» **TASK OBJECTIVE**
All records that follow are to be copied exactly, with images omitted.

--- SOURCE INFORMATION Enclosed Below ---

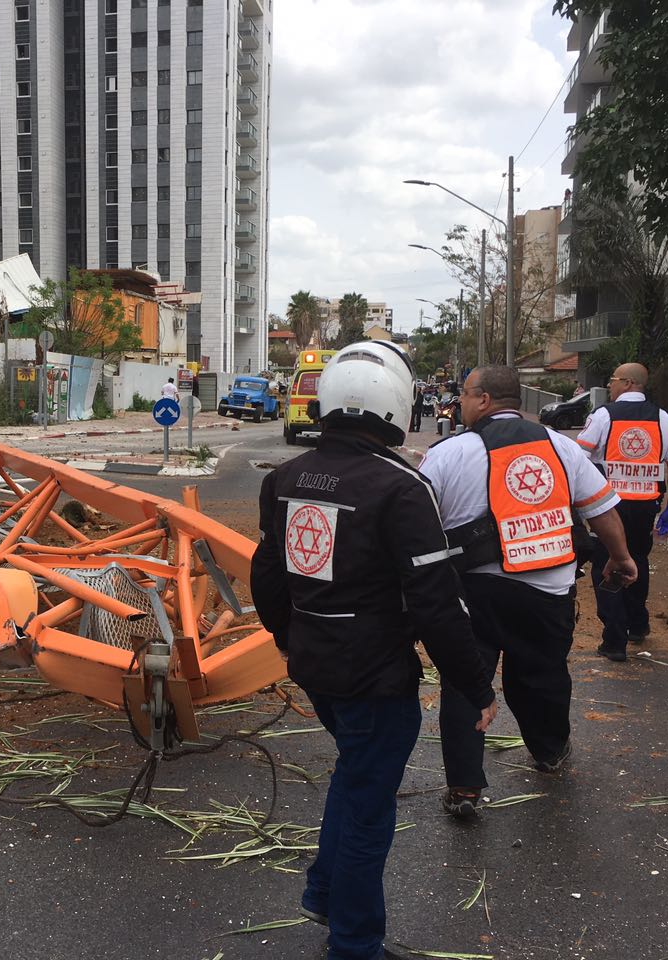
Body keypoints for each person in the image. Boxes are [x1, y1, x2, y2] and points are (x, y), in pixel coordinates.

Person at [251, 341, 499, 960]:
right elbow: (437, 603)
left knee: (353, 774)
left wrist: (291, 638)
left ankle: (327, 894)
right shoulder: (402, 487)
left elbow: (267, 577)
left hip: (316, 666)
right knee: (368, 808)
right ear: (397, 405)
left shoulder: (284, 479)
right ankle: (356, 945)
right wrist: (475, 685)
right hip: (376, 676)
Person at [418, 365, 637, 819]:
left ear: (483, 400)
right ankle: (549, 752)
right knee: (543, 675)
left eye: (463, 395)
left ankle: (464, 787)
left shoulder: (448, 453)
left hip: (472, 593)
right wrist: (620, 558)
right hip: (547, 593)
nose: (458, 403)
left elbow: (418, 525)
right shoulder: (561, 448)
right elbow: (602, 511)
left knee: (465, 680)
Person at [574, 362, 668, 661]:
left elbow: (578, 459)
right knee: (637, 559)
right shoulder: (664, 419)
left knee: (605, 565)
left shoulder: (603, 416)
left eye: (612, 380)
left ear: (626, 382)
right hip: (646, 506)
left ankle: (614, 640)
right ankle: (638, 624)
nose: (610, 386)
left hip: (608, 506)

--- End of Enclosed SOURCE INFORMATION ---

» **RESULT OF THE TASK**
Body keypoints for each person in the image. Boxes are [x1, y1, x2, y2] and points are (x, y), in pixel coordinates.

Person at [251, 341, 499, 960]:
right elbow: (437, 603)
left knee: (353, 774)
left wrist: (291, 638)
left ankle: (327, 894)
right shoulder: (402, 487)
left elbow: (267, 577)
left hip: (316, 666)
right knee: (368, 808)
right ear: (397, 405)
left shoulder: (284, 479)
right ankle: (356, 945)
right wrist: (475, 685)
right hip: (376, 676)
Person at [418, 365, 637, 819]:
left ear: (483, 400)
right ankle: (549, 752)
right knee: (543, 675)
left eye: (463, 395)
left ankle: (464, 787)
left shoulder: (448, 453)
left hip: (472, 593)
right wrist: (620, 558)
right hip: (547, 593)
nose: (458, 403)
left elbow: (418, 525)
right shoulder: (561, 448)
right elbow: (602, 511)
left knee: (465, 680)
Person at [574, 362, 668, 661]:
left elbow: (578, 459)
right knee: (637, 559)
right shoulder: (664, 419)
left knee: (605, 565)
left shoulder: (603, 416)
left eye: (612, 380)
left ear: (626, 382)
right hip: (646, 506)
left ankle: (614, 640)
right ankle: (638, 624)
nose: (610, 386)
left hip: (608, 506)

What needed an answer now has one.